Sigorta ve Reasürans Brokerleri Derneği Başkanı Selcen Gür ise "Brokerler olarak hem şirketler hem de sigortalılarla bire bir çalışırken tüm bu süreçleri dijitale taşıdık. Pandemiye rağmen yenileme çalışmalarımız sürdürdük. Bu dönemde tamamlayıcı sağlık sigortalarının ön plana çıktığını gördük. Sigorta şirketlerinin de Kovid-19`u teminat kapsamına alması çok önemli bir gelişme oldu." dedi.
TOBB Sigorta Acenteleri İcra Komitesi (SAİK) Başkanı Levent Korkut da acentelerin sahada yoğun çalışmalar içerisinde olduklarını ve salgın döneminde sigortanın çok önemli bir ihtiyaç olduğuna vurgu yaptıklarını belirterek, şunları kaydetti:
"Sigortalılarla yalnızca iş ilişkisi içerisinde olmadık ve bize duydukları güveni boşa çıkarmadık. Cansiperane faaliyetlerimizi sürdürdük. Anadolu`nun en ücra köşelerinde bu güven ilişkisi ve sorumluluk bilinciyle sigortalılarımızın yanında durduk.
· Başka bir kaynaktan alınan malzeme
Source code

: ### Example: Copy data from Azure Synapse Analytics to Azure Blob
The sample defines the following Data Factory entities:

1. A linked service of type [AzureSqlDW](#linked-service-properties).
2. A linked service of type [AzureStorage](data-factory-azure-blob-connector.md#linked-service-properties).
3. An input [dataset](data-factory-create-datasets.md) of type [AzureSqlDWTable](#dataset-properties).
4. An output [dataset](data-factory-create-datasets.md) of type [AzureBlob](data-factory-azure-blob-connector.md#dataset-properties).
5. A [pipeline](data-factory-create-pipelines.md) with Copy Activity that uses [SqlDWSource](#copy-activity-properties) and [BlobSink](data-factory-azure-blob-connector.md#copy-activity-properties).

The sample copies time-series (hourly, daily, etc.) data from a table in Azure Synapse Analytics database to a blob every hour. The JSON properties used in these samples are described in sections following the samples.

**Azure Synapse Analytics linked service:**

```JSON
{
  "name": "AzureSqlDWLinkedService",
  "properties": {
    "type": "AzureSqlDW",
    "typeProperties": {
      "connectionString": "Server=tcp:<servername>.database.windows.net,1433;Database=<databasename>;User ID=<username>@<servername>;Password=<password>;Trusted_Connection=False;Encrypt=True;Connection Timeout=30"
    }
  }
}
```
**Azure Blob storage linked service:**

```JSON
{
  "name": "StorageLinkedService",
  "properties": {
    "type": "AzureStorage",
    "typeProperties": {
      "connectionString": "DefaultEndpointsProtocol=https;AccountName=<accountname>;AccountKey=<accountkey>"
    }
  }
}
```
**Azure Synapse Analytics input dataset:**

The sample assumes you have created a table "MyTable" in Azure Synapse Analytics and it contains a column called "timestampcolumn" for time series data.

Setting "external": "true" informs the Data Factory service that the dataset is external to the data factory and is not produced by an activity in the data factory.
Pandemi bize bir kez daha gösterdi ki; satış odaklılık yerine hizmet odaklı olmayı ve güven unsurunu ön plana çıkarmayı hedeflemeli ve böylelikle sektörümüzü büyütmeliyiz."
TOBB Sigorta Eksperleri İcra Komitesi (SEİK) Başkanı Ahmet Nedim Erdem de paneldeki konuşmasında "Eksperlik mesleğinin sürekli risk barındıran bir yönü var. Ancak gerekli önlemleri alarak pandemi sürecine hızla adapte olduk. Çeşitli durumlarda uzaktan eksperlik hizmetleri de verdik. Sigortalılarla ilişkiler noktasında üst düzey çaba sarf ettiğimiz bir dönem oldu" diye konuştu.